Download the RIKZ data

Let’s start by uploading the data:

RIKZ.data <- read.csv("RIKZ.csv")
View(RIKZ.data)

To facilitate the analysis, let’s create a variable that codes beach as a factor directly in the RIKZ data matrix. This variable will be used to indicate that beach should be treated as a random factor in our models. Note that although the values in factor_Beach are exactly the same as in variable beach, R needs to recognize that factor_Beach needs to treated as a factor:

RIKZ.data$factor_Beach <- factor(RIKZ.data$Beach)
View(RIKZ.data)

Starting simple: regressing species richness just on NAP (fixed-effects regression model)

Let’s start by focusing for now on the importance of the continuous predictor NAP. Later on we will work on the more complex model.

We will start by simply evaluating whether species richness varies as a function of the fixed continous predictor NAP. This is then referred as to a fixed effect linear model. Let’s run the linear model and assess its predictive ability (using a fixed factor ANOVA):

fixed.lm <- lm(Richness ~ NAP, data = RIKZ.data)
summary(fixed.lm)

The influence of NAP on number of species (Richness) is significant and negative. Let’s plot the regression model:

library(ggplot2)

(Items stored in a collection)
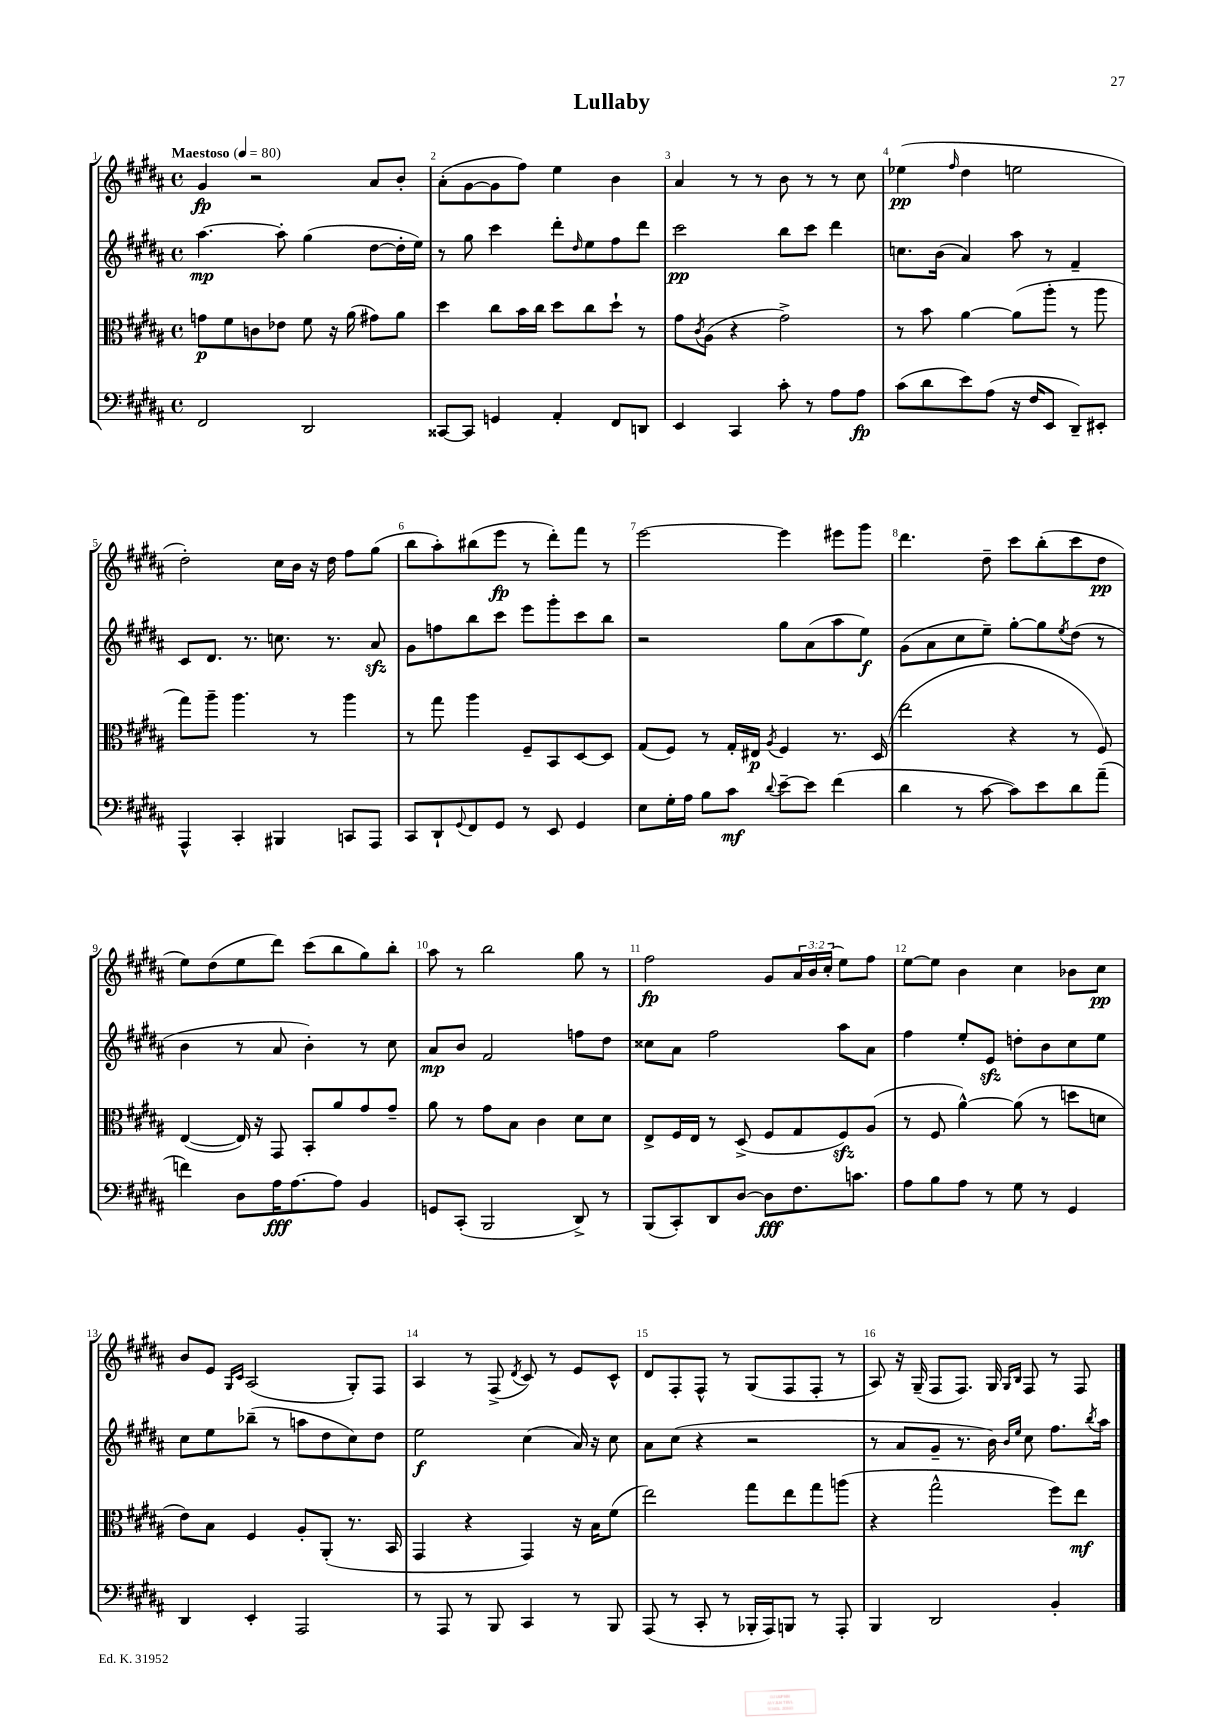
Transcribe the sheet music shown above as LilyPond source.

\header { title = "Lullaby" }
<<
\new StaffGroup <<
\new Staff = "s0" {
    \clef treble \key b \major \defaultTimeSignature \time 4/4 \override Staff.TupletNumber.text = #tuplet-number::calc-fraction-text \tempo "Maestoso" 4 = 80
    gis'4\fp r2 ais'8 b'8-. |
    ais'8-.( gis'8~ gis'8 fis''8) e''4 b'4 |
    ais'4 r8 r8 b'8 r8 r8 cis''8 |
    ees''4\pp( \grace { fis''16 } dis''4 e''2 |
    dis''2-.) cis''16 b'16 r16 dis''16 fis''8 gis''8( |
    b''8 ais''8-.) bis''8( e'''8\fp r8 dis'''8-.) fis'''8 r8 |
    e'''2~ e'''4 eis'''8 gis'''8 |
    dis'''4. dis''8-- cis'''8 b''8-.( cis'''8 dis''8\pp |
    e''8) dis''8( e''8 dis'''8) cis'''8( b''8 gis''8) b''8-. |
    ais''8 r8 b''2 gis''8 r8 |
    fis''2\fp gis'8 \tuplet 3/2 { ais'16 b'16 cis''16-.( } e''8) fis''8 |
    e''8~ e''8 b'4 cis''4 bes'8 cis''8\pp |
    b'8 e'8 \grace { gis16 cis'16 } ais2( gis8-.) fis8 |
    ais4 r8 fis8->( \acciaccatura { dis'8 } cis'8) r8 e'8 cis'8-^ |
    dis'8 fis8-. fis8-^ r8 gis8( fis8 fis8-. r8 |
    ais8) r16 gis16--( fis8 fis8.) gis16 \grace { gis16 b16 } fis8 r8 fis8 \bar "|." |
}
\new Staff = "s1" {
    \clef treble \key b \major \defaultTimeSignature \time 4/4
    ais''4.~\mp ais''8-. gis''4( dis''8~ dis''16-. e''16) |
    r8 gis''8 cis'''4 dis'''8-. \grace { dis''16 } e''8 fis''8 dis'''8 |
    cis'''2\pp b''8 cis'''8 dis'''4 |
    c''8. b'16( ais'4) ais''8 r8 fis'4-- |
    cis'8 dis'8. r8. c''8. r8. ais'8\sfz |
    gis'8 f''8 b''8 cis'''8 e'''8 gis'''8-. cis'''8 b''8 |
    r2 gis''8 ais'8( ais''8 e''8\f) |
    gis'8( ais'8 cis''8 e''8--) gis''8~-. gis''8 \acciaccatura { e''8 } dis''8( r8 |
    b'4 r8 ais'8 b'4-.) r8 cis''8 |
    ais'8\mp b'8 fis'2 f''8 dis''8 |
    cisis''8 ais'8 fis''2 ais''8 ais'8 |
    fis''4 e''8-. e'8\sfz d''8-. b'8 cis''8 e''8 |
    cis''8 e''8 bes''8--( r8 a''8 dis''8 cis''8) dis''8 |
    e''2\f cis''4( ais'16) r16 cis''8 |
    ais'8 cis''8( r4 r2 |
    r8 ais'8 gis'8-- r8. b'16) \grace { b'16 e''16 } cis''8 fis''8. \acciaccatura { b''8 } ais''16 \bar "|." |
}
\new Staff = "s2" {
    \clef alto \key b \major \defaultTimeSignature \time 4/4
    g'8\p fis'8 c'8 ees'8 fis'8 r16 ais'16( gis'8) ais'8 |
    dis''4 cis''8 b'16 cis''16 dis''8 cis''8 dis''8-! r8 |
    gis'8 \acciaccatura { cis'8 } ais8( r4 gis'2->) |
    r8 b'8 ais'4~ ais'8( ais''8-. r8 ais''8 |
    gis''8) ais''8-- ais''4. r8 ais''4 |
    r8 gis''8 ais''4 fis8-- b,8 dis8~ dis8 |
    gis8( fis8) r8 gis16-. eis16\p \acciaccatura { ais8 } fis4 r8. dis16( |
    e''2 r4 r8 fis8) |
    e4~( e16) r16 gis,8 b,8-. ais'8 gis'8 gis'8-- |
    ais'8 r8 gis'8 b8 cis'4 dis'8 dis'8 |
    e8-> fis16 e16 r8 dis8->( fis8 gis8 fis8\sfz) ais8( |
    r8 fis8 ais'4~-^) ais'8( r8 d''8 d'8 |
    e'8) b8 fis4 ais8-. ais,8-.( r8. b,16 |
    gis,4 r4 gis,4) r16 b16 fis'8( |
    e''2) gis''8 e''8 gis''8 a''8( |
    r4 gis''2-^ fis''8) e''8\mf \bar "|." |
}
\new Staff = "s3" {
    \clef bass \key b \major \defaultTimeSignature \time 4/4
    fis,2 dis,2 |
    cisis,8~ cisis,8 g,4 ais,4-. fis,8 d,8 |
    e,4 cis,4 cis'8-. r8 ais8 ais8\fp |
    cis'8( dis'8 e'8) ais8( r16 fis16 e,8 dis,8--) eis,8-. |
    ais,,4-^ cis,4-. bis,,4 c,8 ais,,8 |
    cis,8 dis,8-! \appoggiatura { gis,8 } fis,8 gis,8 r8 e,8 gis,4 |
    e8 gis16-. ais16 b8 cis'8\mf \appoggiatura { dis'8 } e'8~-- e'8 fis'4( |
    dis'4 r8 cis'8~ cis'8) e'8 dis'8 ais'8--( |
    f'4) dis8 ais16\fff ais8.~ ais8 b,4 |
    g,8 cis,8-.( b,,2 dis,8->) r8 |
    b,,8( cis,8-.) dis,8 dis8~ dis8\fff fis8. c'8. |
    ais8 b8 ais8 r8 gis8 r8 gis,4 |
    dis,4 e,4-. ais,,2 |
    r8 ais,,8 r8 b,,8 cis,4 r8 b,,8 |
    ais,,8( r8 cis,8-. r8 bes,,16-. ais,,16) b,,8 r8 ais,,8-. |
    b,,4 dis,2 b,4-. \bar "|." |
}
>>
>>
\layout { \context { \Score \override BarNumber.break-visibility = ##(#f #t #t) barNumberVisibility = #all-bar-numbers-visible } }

EXERCISES TO COMPLETE:
(1) In the RIKZ regression tutorial, how does NAP influence species richness?
(2) For each statement, say whether it agrees with the RIKZ regression tutorial, and quote the words that decide it.
(a) The values in factor_Beach differ from those in the beach variable.
(b) The new factor variable will mark beach as a random factor in the models.
(c) The data are loaded from a CSV file.
(3) Resume the RIKZ regression tutorial after its final line of code.

THE REPLIES:
(1) NAP's influence on species richness is significant and negative.

(2)
(a) No: "although the values in factor_Beach are exactly the same as in variable beach"
(b) Yes: "This variable will be used to indicate that beach should be treated as a random factor in our models."
(c) Yes: "RIKZ.data <- read.csv("RIKZ.csv")"

(3)
ggplot(RIKZ.data, aes(x = NAP, y = Richness)) +
    geom_point() +
    geom_smooth(method = "lm",formula = y ~ x) +
    theme_classic()

We won’t check assumptions right now so that we can concentrate the tutorial on mixed-models first. We will come back to the assumptions later on in the tutorial.

The hierarchical (nested) nature of the RIKZ data

The data contain information for multiple (5) sites within beaches across multiple (9) beaches. As such, there is the possibility the the way richness varies as a function of NAP varies across beaches:

grid.reg <- ggplot(RIKZ.data, aes(x = NAP, y = Richness)) +
    geom_point() +
    geom_smooth(method = "lm",formula = y ~ x) +
    facet_wrap(~ Beach) +
    xlab("NAP") + ylab("Richness") +
    theme_classic()
grid.reg

There is good indication that linear models of species richness on NAP differ across beaches. We could certainly estimate the regression model separately for each beach, i.e., how NAP influences Richness for each beach separately. But our interest is not that. Our interest is to estimate the overall importance of NAP on richness while accounting for the fact that sites within beaches are not independent and that there is variation among beaches. That’s the reason mixed-effects models come handy!

The random intercept model

We could have included Exposure in this model as a factor; but as explained earlier, we will be keeping it simple for now. Later in this tutorial, we will work on the more complex model containing both predictors.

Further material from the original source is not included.